Equipment and technology
The lab houses equipment for additive manufacturing in metal. It includes various types of printers, sandblasters, sieves, and laser scanning equipment, as well as advanced material characterization equipment.
Equipment:
- Freemelt ONE – Printer designed for the development of new materials.
- Arcam EBM A2 – printer adapted for the development of new materials
- Arcam EBM A2X – printer adapted for high-temperature materials with unique open programming for the beam ("Research Mode")
- Scanning electron microscope
- Profilometer
- Light optical microscope
- Metallography equipment
- Mitutoyo hardness tester
- Instron tensile testing machine
There is also a manufacturing lab that our students have free access to with scanning equipment and several printers for different plastic materials.
Research
Research in additive manufacturing (3D printing) spans a wide range, with a foundation in process and material development for industrial applications. The team also works on applications in sports technology, life sciences, and other areas.
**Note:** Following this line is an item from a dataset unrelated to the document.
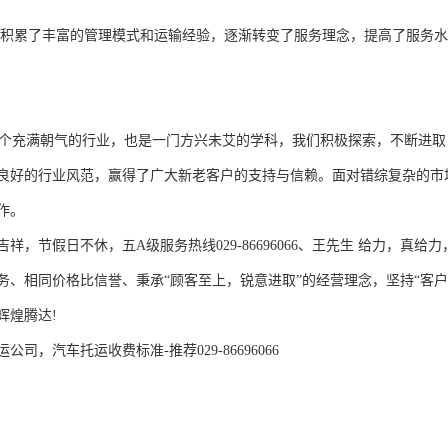
良好的行业风范，赢得了广大新老客户的支持与信赖。面对错综复杂的市
。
With extensive experience in additive manufacturing, the team is among the leaders in Sweden and globally, particularly in metal using Electron Beam-based Powder Bed Fusion (PBF-EB). Expertise in additive manufacturing includes metals, polymers, material development, manufacturing techniques, surface modification, and process development.
The team has substantial experience working with various materials, such as titanium, cobalt-chrome, and nickel-based alloys, and has developed process parameters for numerous steel alloys, other titanium alloys, high-entropy alloys, ceramics, and high-temperature materials like tungsten.
Research and Development Focus Areas:
- Material Development: Creating new materials with unique properties through process optimization, used in prototypes and series production across industries such as tooling, energy, and process industry.
- Implant Functionalization: Through design and surface coatings.
- Process Development: Improving energy efficiency and powder functionalization.
- In-situ monitoring, machine learning, including deep learning and AI.
- Equipment for sports applications.
The labs are located at Campus Östersund, Q Building, 2nd floor.